Shoving me past the uphill backroad of shoddy flats and supermarket backparks, I enter a special route open only to the emotional and observant. Sulphurspots still disapprove at me from above. The prior monochrome remains a silencing sepia and rose. Running a little still from my eyes; my memories; every love that was and wasn't and could have been and should have been.

Turn the corner, and the visions begin. They are here. I am bored, you appear.

In the distance ahead, I regard a diffuse glow. A lamp behind slush. On the right of the road. Other sulphur lamps imitate and echo, but fail to emulate the stunning individuality of this frozen, broken, amber blow. I pull closer. It is the face of a beautiful maiden, virginal, afraid, chaste by choice, it--changes, it is a fire, a flaming bush suspended twenty feet above travel, it--is a hag, a repugnant old crone burning in sulphurous hatred and spitting angelflames of reflected hatred--an angel, if ever I saw one, an angel exuding benignly at all and all and all and--crystallised lava, glowing in just-solidified pride, burning into--a streetlight in a network of branches in a tree. And on the left, not the right.
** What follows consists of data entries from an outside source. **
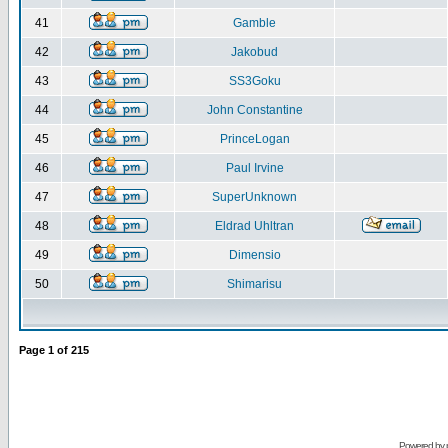
41
Gamble
42
Jakobud
43
SS3Goku
44
John Constantine
45
PrinceLogan
46
Paul Irvine
47
SuperUnknown
48
Eldrad Uhltran
49
Dimensio
50
Shimarisu
Page
1
of
215
Powered by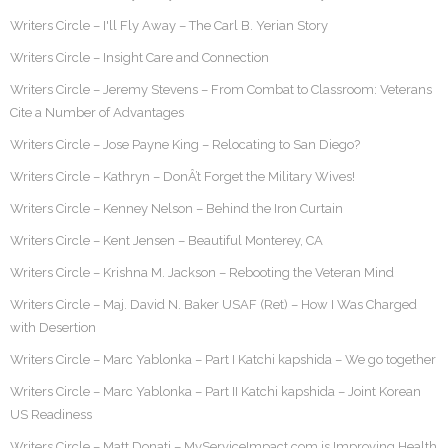
Writers Circle – I'll Fly Away – The Carl B. Yerian Story
Writers Circle – Insight Care and Connection
Writers Circle – Jeremy Stevens – From Combat to Classroom: Veterans
Cite a Number of Advantages
Writers Circle – Jose Payne King – Relocating to San Diego?
Writers Circle – Kathryn – DonÂ’t Forget the Military Wives!
Writers Circle – Kenney Nelson – Behind the Iron Curtain
Writers Circle – Kent Jensen – Beautiful Monterey, CA
Writers Circle – Krishna M. Jackson – Rebooting the Veteran Mind
Writers Circle – Maj. David N. Baker USAF (Ret) – How I Was Charged
with Desertion
Writers Circle – Marc Yablonka – Part I Katchi kapshida – We go together
Writers Circle – Marc Yablonka – Part II Katchi kapshida – Joint Korean
US Readiness
Writers Circle – Matt Donati – MyServiceImpact.com is Improving Health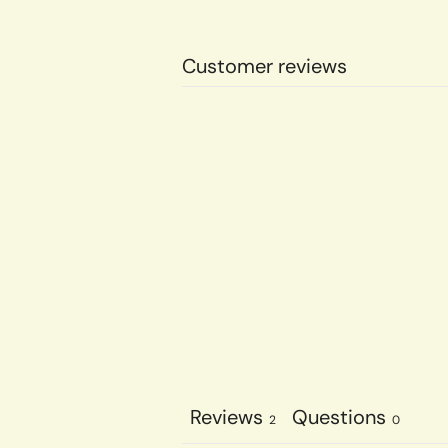
Customer reviews
Reviews
Questions
2
0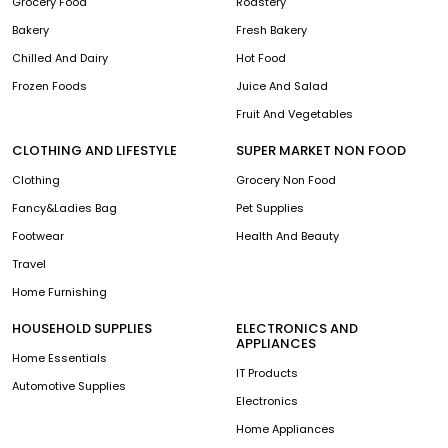
Grocery Food
Roastery
Bakery
Fresh Bakery
Chilled And Dairy
Hot Food
Frozen Foods
Juice And Salad
Fruit And Vegetables
CLOTHING AND LIFESTYLE
SUPER MARKET NON FOOD
Clothing
Grocery Non Food
Fancy&Ladies Bag
Pet Supplies
Footwear
Health And Beauty
Travel
Home Furnishing
HOUSEHOLD SUPPLIES
ELECTRONICS AND
APPLIANCES
Home Essentials
IT Products
Automotive Supplies
Electronics
Home Appliances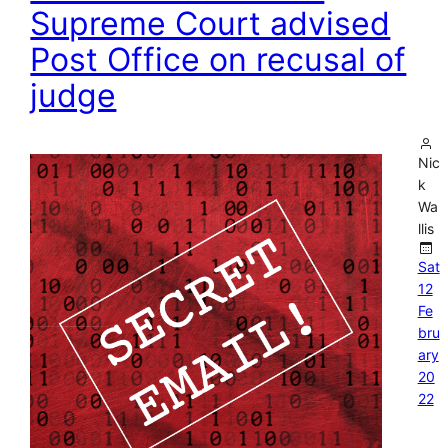
Supreme Court advised
Post Office on recusal of
judge
Nic
k
Wa
llis
Sat
12
Fe
bru
ary
20
22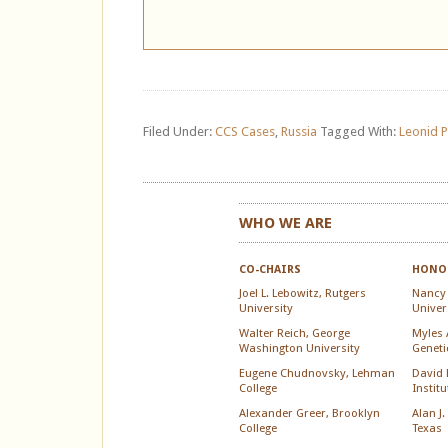
Filed Under:
CCS Cases
,
Russia
Tagged With:
Leonid 
WHO WE ARE
CO-CHAIRS
HONOR
Joel L. Lebowitz, Rutgers
Nancy
University
Univer
Walter Reich, George
Myles A
Washington University
Geneti
Eugene Chudnovsky, Lehman
David 
College
Instit
Alexander Greer, Brooklyn
Alan J.
College
Texas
A mystic drizzle encounters me. I am ignored all the same.

A disembodied orange private dick tips his gunmetal trilby to me from behing an oak. I salute him as he passes and becomes a faulty streelight, bent and curved, a replacement directly next to him, not functioning.

A momentarily shattered sulphurous streetlamp suggests an old superstition: I tug a forelock to a brandy-filled, brightly burnished bower filled with pixies, pucks, and elderly gentlemen suspended ironly from an oaken bower...
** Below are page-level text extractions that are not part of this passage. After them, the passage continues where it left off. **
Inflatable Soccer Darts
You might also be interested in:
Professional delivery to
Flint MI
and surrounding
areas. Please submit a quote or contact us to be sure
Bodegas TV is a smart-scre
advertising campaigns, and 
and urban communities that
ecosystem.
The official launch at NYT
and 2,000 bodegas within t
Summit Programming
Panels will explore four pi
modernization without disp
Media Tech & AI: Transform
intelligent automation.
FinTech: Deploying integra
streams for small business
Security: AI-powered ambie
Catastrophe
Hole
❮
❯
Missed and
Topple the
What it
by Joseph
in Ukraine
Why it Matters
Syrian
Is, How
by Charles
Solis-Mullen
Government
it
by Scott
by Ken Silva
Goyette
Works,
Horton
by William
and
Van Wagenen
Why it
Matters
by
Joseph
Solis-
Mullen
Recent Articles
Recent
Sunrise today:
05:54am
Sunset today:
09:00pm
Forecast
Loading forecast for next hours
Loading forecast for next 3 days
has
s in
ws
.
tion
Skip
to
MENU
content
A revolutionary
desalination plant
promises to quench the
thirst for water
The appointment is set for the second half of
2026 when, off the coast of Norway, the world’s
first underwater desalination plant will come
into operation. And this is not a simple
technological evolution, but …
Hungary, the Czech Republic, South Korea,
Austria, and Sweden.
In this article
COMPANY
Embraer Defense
Floating unconcernedly through the subtly suggested minor chord of outer Holtspur, I subconsciously navigate the labyrinthine subways of suburbia with unerring and subconscious suaveté. Speeding through the quiet subroads, I notice the Moon.

Tonight our sattelite is in mild mauve and greenish power. I have seen her before. I have seen the Moon in giant, bloody, sneering scarlet, arrogating her giant form to smoke-skied daylight. I have seen the Moon in garish harvest yellow. I have seen the Moon in distant navy. Always reminded me of somehwhere, something, or someone. And every time, she has made me cry. Large or small, light or dark, blue, gold, white, or red. Every time I see thee is in my mind's mind and spinning and spitting and cycling and hiking.
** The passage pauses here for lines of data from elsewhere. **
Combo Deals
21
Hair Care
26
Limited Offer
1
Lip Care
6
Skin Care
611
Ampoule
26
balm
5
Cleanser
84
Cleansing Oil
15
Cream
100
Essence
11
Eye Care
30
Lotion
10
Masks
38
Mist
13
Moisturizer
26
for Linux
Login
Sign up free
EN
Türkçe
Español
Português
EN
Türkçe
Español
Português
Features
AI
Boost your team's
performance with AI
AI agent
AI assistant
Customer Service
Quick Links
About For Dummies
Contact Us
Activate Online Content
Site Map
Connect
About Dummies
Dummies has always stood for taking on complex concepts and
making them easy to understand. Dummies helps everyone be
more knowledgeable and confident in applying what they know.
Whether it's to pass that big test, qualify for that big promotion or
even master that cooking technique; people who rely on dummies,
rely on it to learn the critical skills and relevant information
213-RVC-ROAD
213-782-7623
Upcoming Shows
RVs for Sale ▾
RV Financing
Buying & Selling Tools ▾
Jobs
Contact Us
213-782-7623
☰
I think of my first love. I think of my first real love. I think of every love thereafter, admitted or secret, bathed in the inconstant glow of the Moon. Luxuriating. Complicitating.

Getting closer to home, I approach madness in fear: tired legs, a mild uphill, a DOG, a GIANT DOG, made entirely of wooden framework, poses in predatory wait above a pewter fence, panting, drooling, looking at me--I must face it, I must confront, I am a Man, that is what I do, oh Gods let me go!--

It's a "For Sale" sign protruding over a white chipboard wall.

Utterly useless trees yawn at me as I approach the familial abode. Arm out, sulphur inconstancy blazing in my head and eyes and cock and soul and--but here is Mayflower Way.

All put away now. I go for a minor wander.

The back of my house.

It is a prosaic municipal park. "Prosaic"? Yes and no.

From where I am I can see twelve colours of lights. I can see the multishaded broken texture of flat architecture. I can see a vast, ruined expance of green and municipality and night and inexplicable clouds like tendrils of my mind unfurling toward us, baby, from an ineffable, misty, orange-white-grey glow from the East, from the past, from the future, for good or for ill, for glowgasm and bright and sharp, for Albion, for my eyes, for us!

4 Comments:

At 3:48 am, Blogger Sable X. Veins said...

This piece was conceptualised whilst stoned and emotional, and written whilst drunk and emotional. Subediting will follow when I am sober.

This is one of my many takes on Albion. Albion Fantasy seems to be the current theme, so I thought it was appropriate.

x

 
At 9:58 am, Blogger kedazzle said...

Yes. I like this. It's... visceral.

 
At 6:40 pm, Blogger Sable X. Veins said...

Well yes, it would tend to be, since it is me writing on three quarters of a bottle of vodka what I saw after two joints, and no sleep.

Ah, visceral. The "lazy" word.

 
At 10:23 am, Anonymous Anonymous said...

It must be so hard living in a nice, middle class area. Poor you.